(Page-level text extractions)
══════════════════════════════
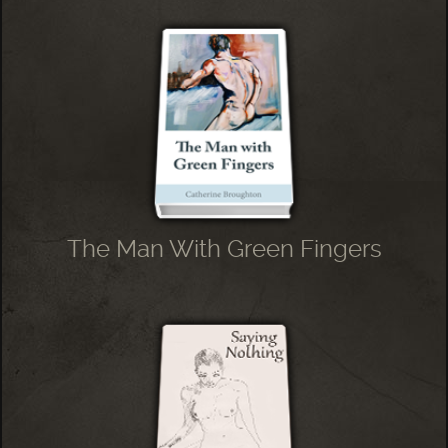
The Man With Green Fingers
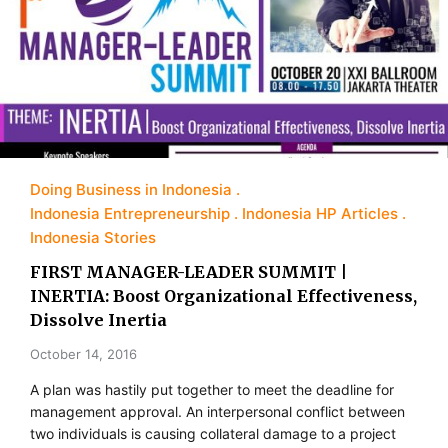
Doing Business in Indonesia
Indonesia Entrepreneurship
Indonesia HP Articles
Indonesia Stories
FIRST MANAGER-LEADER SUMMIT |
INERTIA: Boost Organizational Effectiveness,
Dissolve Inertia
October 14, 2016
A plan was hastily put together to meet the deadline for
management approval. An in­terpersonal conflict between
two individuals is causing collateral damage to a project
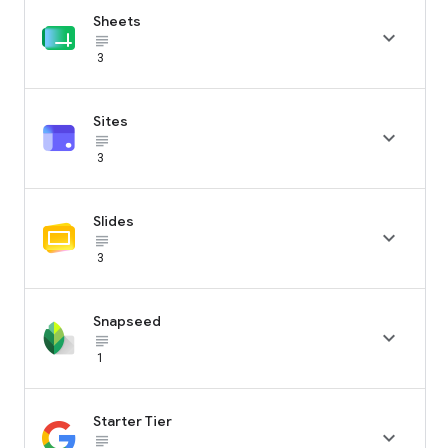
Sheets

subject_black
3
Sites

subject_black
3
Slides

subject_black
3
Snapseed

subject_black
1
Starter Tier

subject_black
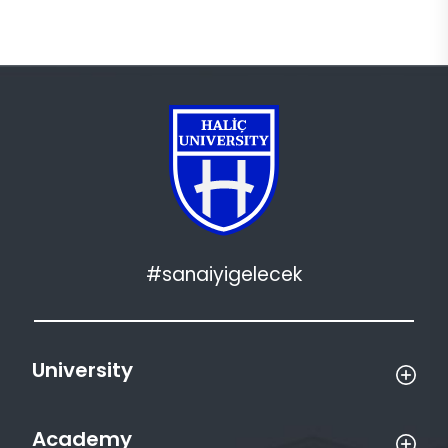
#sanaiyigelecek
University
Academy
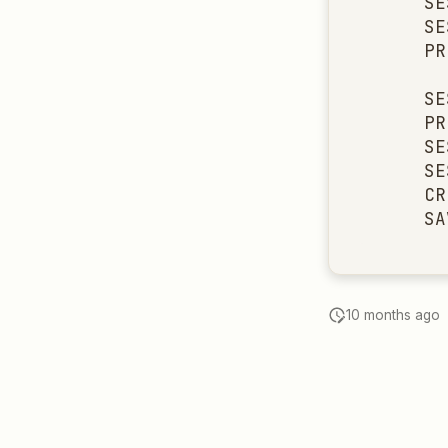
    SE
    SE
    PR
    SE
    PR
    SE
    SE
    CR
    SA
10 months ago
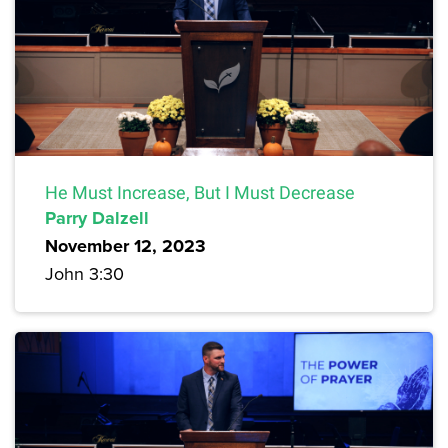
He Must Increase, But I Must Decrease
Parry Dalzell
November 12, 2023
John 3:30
══════════════════════════════
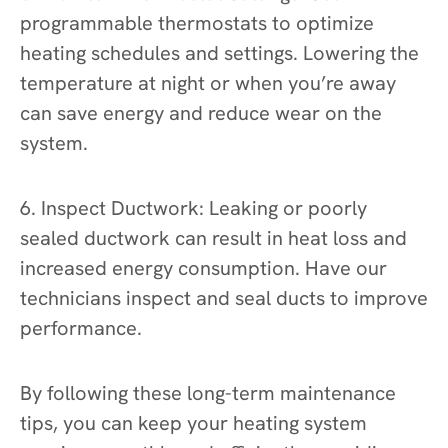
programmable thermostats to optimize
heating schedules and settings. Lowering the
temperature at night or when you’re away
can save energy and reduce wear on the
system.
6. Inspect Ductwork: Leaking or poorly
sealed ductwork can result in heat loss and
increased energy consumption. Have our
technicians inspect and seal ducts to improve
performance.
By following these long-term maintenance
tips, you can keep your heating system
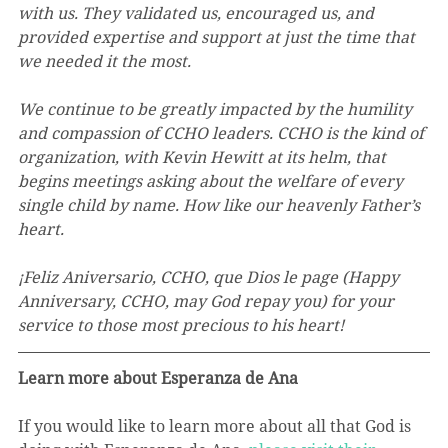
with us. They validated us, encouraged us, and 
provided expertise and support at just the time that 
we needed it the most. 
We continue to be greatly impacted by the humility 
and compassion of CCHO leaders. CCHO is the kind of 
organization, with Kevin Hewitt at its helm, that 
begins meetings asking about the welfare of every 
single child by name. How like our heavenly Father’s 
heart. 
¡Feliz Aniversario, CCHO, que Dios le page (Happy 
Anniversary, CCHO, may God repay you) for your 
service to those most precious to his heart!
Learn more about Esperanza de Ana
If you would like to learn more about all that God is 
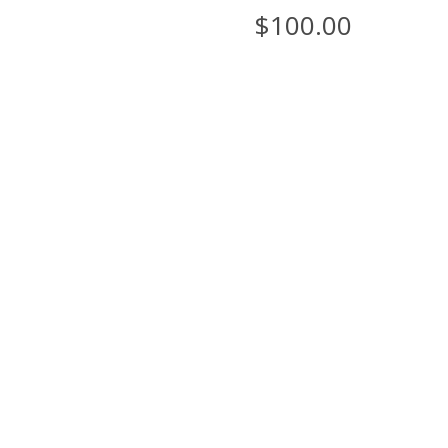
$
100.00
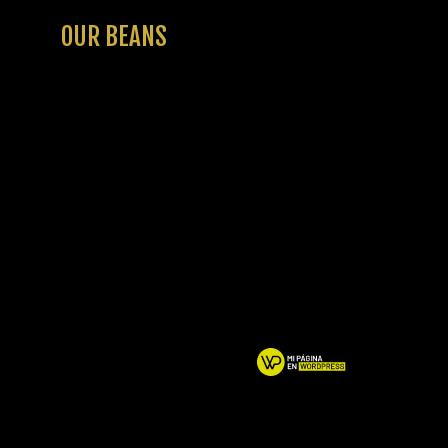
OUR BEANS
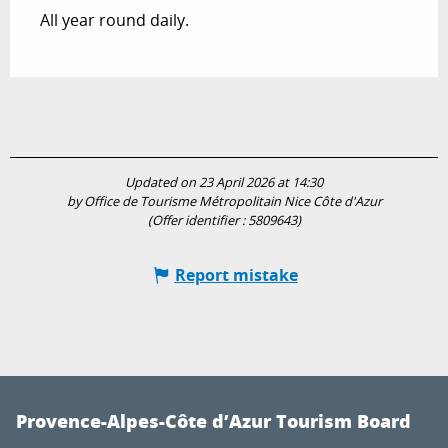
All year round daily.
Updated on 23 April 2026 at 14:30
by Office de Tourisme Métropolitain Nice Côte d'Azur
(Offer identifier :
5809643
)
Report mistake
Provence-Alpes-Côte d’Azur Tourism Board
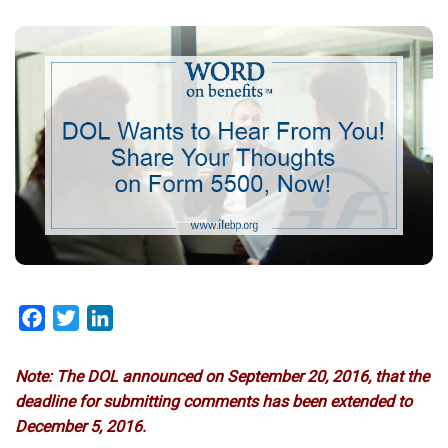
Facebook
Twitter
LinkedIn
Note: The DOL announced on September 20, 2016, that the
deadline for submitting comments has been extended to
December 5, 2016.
══════════════════════════════
Find "energy" in the data above. Report each line where it appears.

### Written solution:
can save energy and reduce wear on the
increased energy consumption. Have our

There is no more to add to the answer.